**Task goal:**
Give only the number of lines in the rows below that contain the string "model". Case counts.

::: Records to use :::

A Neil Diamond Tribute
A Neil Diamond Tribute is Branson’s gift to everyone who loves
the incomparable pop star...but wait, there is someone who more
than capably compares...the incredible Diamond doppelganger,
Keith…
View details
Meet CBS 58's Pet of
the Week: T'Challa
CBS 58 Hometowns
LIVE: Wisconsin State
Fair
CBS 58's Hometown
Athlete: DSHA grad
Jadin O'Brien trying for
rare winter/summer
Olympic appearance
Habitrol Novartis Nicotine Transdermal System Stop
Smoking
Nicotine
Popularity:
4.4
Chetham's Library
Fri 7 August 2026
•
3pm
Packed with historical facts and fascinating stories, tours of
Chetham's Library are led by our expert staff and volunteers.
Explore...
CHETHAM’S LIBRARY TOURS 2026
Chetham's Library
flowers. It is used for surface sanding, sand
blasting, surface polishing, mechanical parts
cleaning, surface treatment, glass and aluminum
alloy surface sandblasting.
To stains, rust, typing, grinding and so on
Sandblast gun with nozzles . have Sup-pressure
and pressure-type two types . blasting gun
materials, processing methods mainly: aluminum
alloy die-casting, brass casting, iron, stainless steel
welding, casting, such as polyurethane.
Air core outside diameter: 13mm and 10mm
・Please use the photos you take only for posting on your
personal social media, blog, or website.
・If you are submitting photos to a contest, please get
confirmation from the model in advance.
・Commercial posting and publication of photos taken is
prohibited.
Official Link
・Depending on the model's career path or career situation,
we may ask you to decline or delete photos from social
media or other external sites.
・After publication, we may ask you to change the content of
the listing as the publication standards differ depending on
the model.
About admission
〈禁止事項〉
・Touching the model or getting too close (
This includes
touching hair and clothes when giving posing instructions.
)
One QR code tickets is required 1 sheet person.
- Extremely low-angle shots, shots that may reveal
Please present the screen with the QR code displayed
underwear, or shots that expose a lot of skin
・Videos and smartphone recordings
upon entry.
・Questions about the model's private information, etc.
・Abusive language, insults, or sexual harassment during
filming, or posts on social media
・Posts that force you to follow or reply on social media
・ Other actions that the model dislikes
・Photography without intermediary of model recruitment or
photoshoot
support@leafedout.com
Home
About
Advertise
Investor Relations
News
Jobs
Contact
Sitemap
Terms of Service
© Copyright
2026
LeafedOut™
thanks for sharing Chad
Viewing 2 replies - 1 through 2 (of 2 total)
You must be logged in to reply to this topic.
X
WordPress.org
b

:::

**Exercise answer:**
7